• WHAT YOU ARE ASKED TO DO: Check each line of the data for "holde" and select those that have it.

• SOURCE DATA:

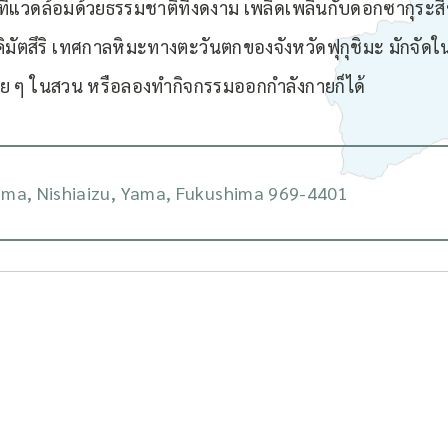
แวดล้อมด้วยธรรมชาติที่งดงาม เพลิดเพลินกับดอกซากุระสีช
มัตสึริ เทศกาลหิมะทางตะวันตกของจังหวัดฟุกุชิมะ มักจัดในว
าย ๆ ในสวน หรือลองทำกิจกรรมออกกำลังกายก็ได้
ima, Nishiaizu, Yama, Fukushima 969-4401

==

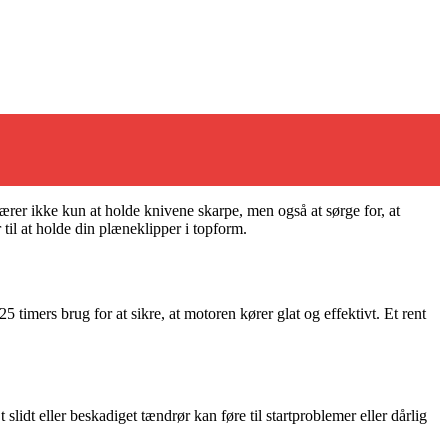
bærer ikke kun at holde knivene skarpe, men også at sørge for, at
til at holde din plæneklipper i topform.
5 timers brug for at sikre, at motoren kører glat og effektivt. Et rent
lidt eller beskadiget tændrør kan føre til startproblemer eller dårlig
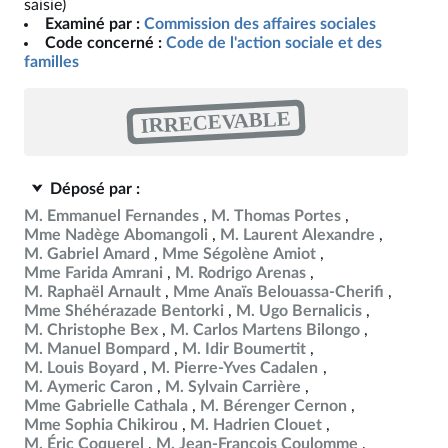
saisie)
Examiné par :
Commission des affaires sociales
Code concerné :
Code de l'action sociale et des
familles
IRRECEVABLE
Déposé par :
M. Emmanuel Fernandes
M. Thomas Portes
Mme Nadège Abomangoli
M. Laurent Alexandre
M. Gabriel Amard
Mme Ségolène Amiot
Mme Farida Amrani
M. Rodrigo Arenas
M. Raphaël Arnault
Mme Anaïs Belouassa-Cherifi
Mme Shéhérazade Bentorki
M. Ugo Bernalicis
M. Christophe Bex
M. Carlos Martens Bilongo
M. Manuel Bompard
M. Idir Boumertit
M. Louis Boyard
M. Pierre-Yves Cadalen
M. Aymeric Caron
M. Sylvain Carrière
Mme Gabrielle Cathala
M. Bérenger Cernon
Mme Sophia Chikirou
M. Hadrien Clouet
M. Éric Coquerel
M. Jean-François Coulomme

--

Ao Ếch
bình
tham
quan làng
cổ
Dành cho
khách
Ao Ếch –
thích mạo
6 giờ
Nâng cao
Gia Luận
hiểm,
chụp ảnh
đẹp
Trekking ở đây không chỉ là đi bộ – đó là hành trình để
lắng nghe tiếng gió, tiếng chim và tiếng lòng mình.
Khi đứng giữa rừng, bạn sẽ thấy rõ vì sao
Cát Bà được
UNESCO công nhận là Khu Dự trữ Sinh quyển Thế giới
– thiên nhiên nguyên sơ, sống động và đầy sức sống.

• SOLUTION:
bærer ikke kun at holde knivene skarpe, men også at sørge for, at
til at holde din plæneklipper i topform.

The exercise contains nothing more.